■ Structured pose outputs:
==============================

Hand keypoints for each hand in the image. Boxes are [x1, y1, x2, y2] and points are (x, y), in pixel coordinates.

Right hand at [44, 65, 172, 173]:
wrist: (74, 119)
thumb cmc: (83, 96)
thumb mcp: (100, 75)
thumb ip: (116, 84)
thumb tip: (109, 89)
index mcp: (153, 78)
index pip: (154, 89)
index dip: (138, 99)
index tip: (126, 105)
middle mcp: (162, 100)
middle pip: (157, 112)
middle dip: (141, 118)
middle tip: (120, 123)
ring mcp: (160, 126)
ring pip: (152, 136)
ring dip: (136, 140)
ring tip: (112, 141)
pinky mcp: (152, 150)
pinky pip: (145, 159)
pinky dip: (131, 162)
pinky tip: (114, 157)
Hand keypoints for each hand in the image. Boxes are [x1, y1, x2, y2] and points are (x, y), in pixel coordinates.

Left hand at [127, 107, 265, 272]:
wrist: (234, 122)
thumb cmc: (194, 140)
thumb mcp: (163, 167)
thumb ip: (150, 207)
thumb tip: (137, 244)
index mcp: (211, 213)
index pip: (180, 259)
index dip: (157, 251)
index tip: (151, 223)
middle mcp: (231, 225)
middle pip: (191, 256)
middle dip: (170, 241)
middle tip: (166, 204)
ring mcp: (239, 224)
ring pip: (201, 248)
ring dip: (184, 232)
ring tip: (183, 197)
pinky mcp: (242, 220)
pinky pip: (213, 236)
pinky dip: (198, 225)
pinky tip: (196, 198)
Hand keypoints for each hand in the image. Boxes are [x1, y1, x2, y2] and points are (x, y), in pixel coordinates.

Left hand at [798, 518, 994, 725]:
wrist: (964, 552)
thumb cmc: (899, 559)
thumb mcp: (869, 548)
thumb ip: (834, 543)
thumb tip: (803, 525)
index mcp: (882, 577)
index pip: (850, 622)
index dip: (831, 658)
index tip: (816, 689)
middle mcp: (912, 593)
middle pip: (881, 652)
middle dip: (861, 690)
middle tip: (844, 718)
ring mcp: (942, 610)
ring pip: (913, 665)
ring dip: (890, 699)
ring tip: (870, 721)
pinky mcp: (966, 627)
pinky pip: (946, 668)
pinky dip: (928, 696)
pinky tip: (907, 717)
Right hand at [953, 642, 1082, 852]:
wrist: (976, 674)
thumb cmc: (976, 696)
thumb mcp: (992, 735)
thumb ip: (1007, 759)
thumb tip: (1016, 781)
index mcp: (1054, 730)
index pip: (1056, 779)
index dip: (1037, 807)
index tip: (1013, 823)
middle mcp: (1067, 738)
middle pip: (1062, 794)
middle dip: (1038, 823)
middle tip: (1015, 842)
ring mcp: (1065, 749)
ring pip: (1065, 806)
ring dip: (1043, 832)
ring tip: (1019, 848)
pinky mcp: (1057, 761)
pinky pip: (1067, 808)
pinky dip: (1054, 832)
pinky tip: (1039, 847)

==============================

■ Work instructions: All lines above from the one containing "middle dip: (141, 118)" to the one containing "wrist: (234, 122)" must be repeated exactly, both lines included, and no others.

■ Written answer:
middle dip: (141, 118)
middle tip: (120, 123)
ring mcp: (160, 126)
ring pip: (152, 136)
ring dip: (136, 140)
ring tip: (112, 141)
pinky mcp: (152, 150)
pinky pip: (145, 159)
pinky dip: (131, 162)
pinky tip: (114, 157)
Hand keypoints for each hand in the image. Boxes are [x1, y1, x2, y2] and points are (x, y), in pixel coordinates.

Left hand at [127, 107, 265, 272]:
wrist: (234, 122)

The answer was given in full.